3.異変と小さな変化
翌日、無知の素人でも感じるほど、やたら大掛かりだなと思っていた式典は、近隣諸国との友好記念日であり長い戦を繰り広げていた時代、多くの犠牲の上で成されたと忘れない為の重要な行事と教えてもらった。
うーん。勢いに押されて参加を承諾してしまったけれど私が出て意味があるのか未だ不明だわ。
* * *
「ありがたいけど、いいのかしら」
「これから夜会もありますので今のうちに一度休まれないと身体が持ちません」
陛下や各国のトップの演説が終了し、休憩していいですよと言われたので自室へと侍女のルビーさんと話をしながら背後の護衛騎士のクラリスという名の青年と共に足早に移動していた時。
チリン
「えっ?」
とても小さな鈴の音を耳にし足を止めた直後。
「危ない!」
「ユリ様!」
二人の鋭い声と硝子の割れる派手な音がしたなと思った時には床に転がっていた。
「何が」
「まだ危険です。
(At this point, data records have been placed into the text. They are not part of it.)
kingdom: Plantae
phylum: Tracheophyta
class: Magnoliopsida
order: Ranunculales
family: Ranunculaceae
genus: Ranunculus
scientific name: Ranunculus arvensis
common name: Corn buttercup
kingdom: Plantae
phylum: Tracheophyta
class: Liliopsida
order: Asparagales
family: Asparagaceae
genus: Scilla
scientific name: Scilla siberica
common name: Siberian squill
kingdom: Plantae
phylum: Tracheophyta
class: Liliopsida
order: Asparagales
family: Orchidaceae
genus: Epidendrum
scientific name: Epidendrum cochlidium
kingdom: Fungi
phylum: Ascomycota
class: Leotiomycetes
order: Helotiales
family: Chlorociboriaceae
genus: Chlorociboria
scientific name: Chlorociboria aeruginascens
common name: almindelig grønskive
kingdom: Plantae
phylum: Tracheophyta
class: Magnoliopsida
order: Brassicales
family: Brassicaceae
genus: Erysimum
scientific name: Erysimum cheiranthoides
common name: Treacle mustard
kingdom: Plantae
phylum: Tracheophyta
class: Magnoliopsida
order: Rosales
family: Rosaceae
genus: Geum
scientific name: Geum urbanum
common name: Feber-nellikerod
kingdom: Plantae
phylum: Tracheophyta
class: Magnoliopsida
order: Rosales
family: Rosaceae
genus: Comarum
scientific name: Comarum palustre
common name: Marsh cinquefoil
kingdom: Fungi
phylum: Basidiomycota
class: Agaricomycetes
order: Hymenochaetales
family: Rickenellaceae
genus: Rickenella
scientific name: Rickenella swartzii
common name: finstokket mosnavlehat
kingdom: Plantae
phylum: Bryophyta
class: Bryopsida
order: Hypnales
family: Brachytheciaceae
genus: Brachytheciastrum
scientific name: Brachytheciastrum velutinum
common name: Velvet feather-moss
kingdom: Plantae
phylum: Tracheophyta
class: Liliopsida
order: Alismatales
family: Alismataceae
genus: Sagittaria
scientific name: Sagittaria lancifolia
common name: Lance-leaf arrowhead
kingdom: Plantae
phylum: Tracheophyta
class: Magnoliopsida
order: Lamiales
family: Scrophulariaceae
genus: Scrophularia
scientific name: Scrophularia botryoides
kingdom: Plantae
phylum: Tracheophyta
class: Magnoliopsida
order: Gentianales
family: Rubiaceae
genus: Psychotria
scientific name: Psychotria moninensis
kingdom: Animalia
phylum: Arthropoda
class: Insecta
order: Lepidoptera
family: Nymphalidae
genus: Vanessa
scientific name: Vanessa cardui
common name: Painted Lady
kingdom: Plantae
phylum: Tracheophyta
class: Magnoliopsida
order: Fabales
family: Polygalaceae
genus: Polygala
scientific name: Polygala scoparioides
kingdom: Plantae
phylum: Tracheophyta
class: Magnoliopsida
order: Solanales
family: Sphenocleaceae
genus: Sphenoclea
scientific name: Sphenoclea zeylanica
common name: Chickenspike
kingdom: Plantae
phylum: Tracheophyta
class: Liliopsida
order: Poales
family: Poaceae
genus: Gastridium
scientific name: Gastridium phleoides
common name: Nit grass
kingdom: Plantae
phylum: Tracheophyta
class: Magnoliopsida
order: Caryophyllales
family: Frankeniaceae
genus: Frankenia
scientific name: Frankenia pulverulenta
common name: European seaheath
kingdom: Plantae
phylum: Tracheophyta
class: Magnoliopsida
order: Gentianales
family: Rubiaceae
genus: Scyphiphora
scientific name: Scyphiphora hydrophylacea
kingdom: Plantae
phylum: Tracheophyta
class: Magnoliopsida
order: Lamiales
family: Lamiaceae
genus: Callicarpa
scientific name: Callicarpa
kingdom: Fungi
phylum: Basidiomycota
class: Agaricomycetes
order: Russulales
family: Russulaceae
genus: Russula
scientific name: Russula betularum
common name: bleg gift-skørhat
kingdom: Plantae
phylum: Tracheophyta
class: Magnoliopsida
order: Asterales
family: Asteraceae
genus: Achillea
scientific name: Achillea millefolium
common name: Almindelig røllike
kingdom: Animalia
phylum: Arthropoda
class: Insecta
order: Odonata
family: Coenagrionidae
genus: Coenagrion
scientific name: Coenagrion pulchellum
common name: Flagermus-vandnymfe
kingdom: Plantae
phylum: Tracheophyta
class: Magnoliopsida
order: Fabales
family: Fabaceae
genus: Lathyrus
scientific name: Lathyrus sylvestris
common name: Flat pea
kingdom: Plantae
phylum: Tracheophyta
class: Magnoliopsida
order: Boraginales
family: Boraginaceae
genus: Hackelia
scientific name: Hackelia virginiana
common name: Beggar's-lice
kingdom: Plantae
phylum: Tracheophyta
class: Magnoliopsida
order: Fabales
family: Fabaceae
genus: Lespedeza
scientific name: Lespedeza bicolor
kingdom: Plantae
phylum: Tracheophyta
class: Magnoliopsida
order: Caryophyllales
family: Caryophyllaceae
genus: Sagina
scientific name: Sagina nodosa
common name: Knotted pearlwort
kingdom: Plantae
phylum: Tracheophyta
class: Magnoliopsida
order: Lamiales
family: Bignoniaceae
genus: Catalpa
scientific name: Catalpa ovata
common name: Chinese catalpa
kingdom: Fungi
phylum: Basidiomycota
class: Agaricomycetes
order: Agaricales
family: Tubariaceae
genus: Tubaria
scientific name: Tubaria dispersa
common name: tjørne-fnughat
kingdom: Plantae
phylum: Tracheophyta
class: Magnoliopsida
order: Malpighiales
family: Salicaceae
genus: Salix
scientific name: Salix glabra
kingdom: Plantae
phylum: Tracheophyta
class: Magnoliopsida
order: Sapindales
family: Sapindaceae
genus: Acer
頭を下げたまま動かないで下さい」
横に倒れた私に覆いかぶさるようにいるのはクラリス君のようだ。
「ルビーさんは?!」
「こちらにおります。クラリス様、追跡をかけましたが最後まで辿れるかわかりません」
「ああ、気配が薄い。至急第三に伝達をしなければ」
ルビーさんは、普通の侍女ではなかったのね。
さっきの音は何だったの? それよりも。
「二人共、こっちに来て少し屈んで」
仮面をつけた騎士と侍女さんは、不思議そうな様子をしている。じれったくなった私は、ぶら下がるように二人を腕に抱きしめた。
「ユリ様?!」
「つ、お離し下さい!」
「嫌かもしれないけど、少しこのままで」
おばさんに抱きつかれるなんて嫌かもしれないけど、動かれると集中できない。
「ばい菌、入らないように治れ」
目を瞑りあの鱗粉のような光る粉を凝縮させるようにイメージしてみる。だってねノートには方法が書いてなかったし、ルールで一日に一度だけしか質問はできないんだもの。女神様ってケチよね。
「傷をつけさせてごめんなさいね」
昨日、振りまいた鱗粉よりも強い脱力感を徐々に感じ目を開き、そっと腕を離した。
「出来たのかしら?」
ルビーさんの褐色のなめならか肌に先程の切れた傷は見当たらない。良かった。そうそう騎士さんは腕も怪我していたわよね。
「「ユリ様!」」
力が入らないわ。なんだか足も。若返ったのにおかしいわね。走りこみとかしたほうがよいのかもしれない。
ああ、目を開けてられないわ。百合は誰かに抱きとめられた事にも気づかず意識を失った。
* * *
「あら、寝てしまったの?」
そうだ夜会。
「ユリ様!」
「いきなり起きては身体に障りますよ」
飛び起きた私に駆け寄るルビーさんと、昨夜会った副団長さんが椅子に座っていた。
「警護を強化する為、私も貴方の護衛として配属になりました」
貴方が何故と聞く前に教えてくれたのはありがたいけれど。
「……そうですか」
贅沢だとわかってはいるけれど、副団長さんは外して欲しかった。
「何か不満がありますか?」
低い声が更に下がったように感じ慌てて返事を返してしまう。
「いえ、そんな事は」
この時はまだ小さな迷いしかなかった。だけど、後に副団長さんの護衛を断っておけばよかったと酷く後悔する事になるのだった。